INPUT MATERIAL section start

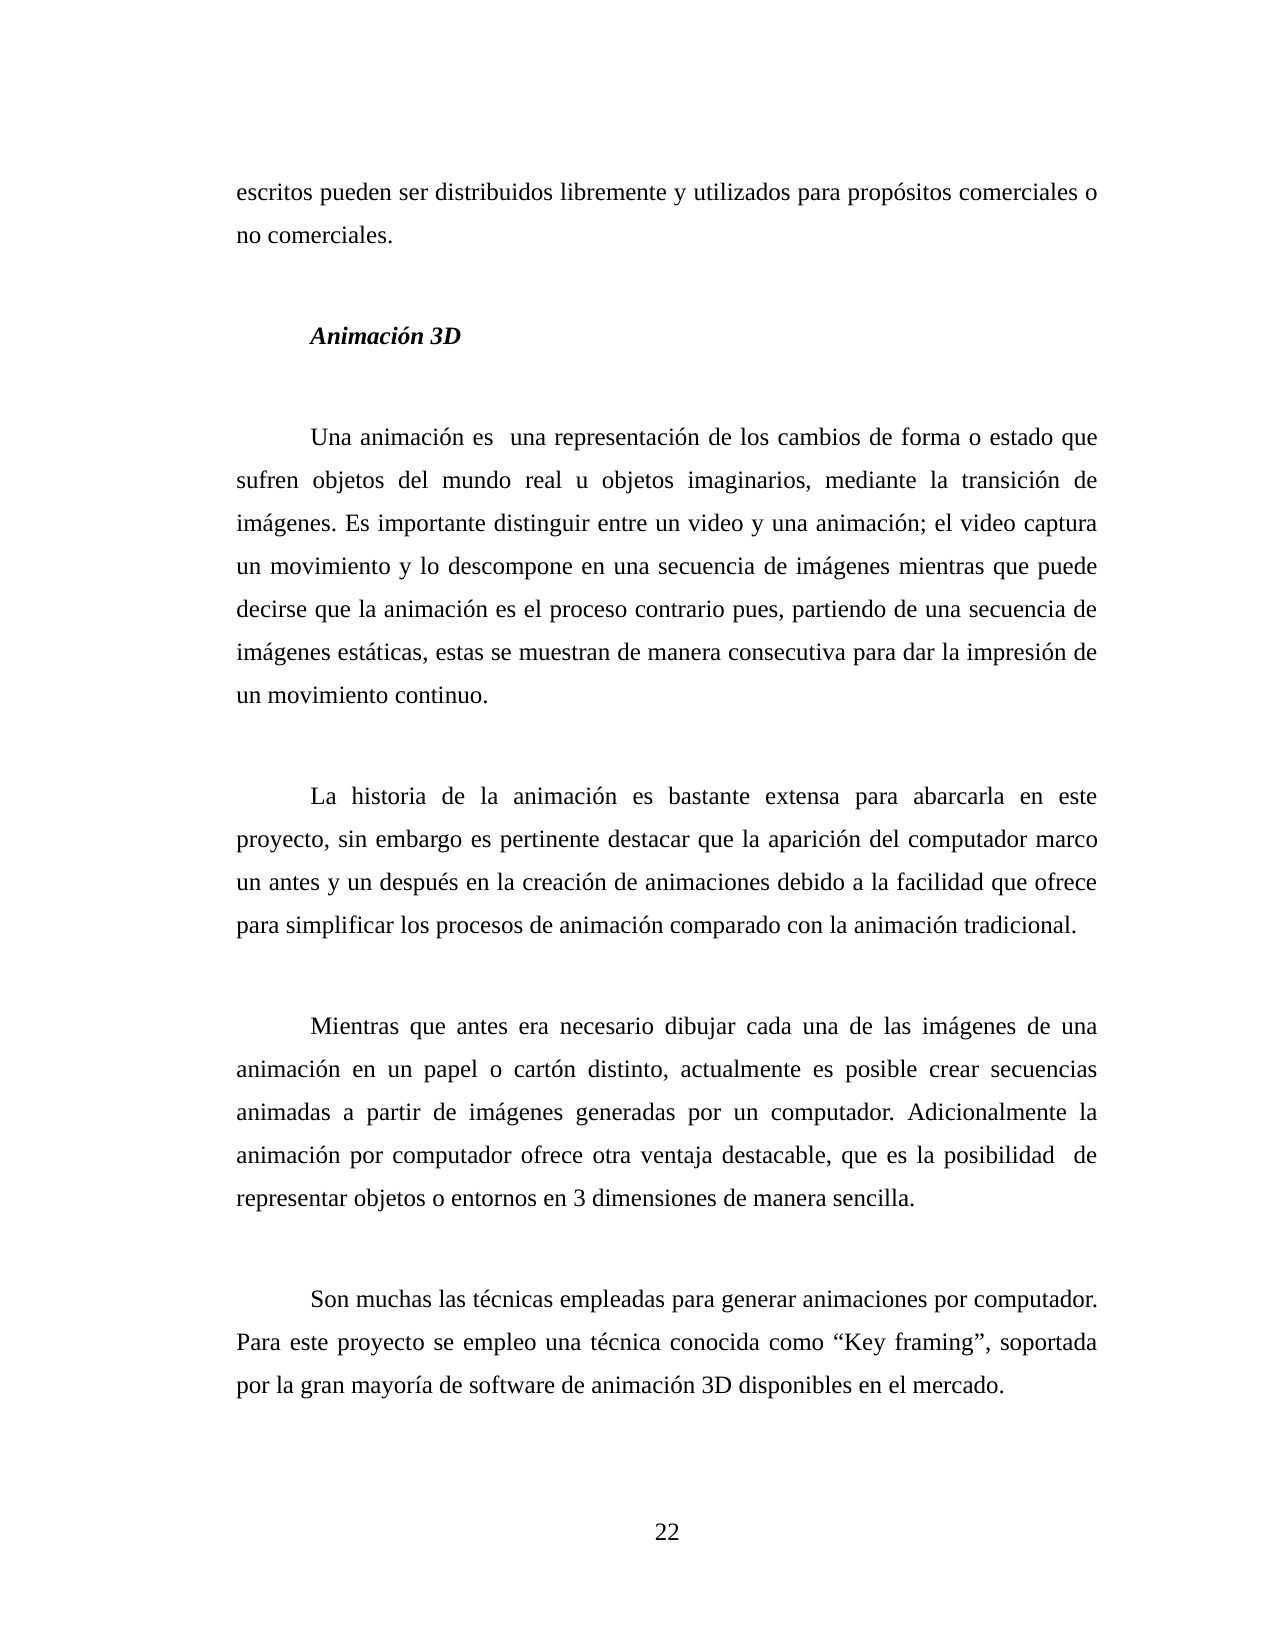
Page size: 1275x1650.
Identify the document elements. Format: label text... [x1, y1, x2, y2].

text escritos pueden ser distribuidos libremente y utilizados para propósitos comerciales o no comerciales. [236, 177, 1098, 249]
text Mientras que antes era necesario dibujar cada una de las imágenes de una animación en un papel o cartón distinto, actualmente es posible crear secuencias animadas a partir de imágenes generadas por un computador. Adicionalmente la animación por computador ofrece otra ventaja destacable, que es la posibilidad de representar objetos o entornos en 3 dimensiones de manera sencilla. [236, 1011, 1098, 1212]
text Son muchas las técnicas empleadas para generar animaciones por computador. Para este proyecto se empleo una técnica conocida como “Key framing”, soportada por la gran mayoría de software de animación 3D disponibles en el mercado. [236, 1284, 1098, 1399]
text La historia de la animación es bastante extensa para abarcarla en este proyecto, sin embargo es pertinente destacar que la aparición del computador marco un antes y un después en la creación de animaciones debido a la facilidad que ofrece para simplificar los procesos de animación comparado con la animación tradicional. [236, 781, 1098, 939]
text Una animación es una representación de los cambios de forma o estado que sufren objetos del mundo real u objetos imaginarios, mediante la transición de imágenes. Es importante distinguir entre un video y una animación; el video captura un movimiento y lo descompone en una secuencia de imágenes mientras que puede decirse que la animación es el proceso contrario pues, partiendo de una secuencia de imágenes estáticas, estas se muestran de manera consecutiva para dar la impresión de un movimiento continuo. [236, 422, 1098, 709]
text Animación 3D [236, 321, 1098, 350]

INPUT MATERIAL section end

_TASK DESCRIPTION_. For the material above, repeat each line exactly and leave out the pictures.

_OUTPUT FOR THIS EXERCISE_.
Page size: 1275x1650.
Identify the document elements. Format: label text... [x1, y1, x2, y2].

text escritos pueden ser distribuidos libremente y utilizados para propósitos comerciales o no comerciales. [236, 177, 1098, 249]
text Mientras que antes era necesario dibujar cada una de las imágenes de una animación en un papel o cartón distinto, actualmente es posible crear secuencias animadas a partir de imágenes generadas por un computador. Adicionalmente la animación por computador ofrece otra ventaja destacable, que es la posibilidad de representar objetos o entornos en 3 dimensiones de manera sencilla. [236, 1011, 1098, 1212]
text Son muchas las técnicas empleadas para generar animaciones por computador. Para este proyecto se empleo una técnica conocida como “Key framing”, soportada por la gran mayoría de software de animación 3D disponibles en el mercado. [236, 1284, 1098, 1399]
text La historia de la animación es bastante extensa para abarcarla en este proyecto, sin embargo es pertinente destacar que la aparición del computador marco un antes y un después en la creación de animaciones debido a la facilidad que ofrece para simplificar los procesos de animación comparado con la animación tradicional. [236, 781, 1098, 939]
text Una animación es una representación de los cambios de forma o estado que sufren objetos del mundo real u objetos imaginarios, mediante la transición de imágenes. Es importante distinguir entre un video y una animación; el video captura un movimiento y lo descompone en una secuencia de imágenes mientras que puede decirse que la animación es el proceso contrario pues, partiendo de una secuencia de imágenes estáticas, estas se muestran de manera consecutiva para dar la impresión de un movimiento continuo. [236, 422, 1098, 709]
text Animación 3D [236, 321, 1098, 350]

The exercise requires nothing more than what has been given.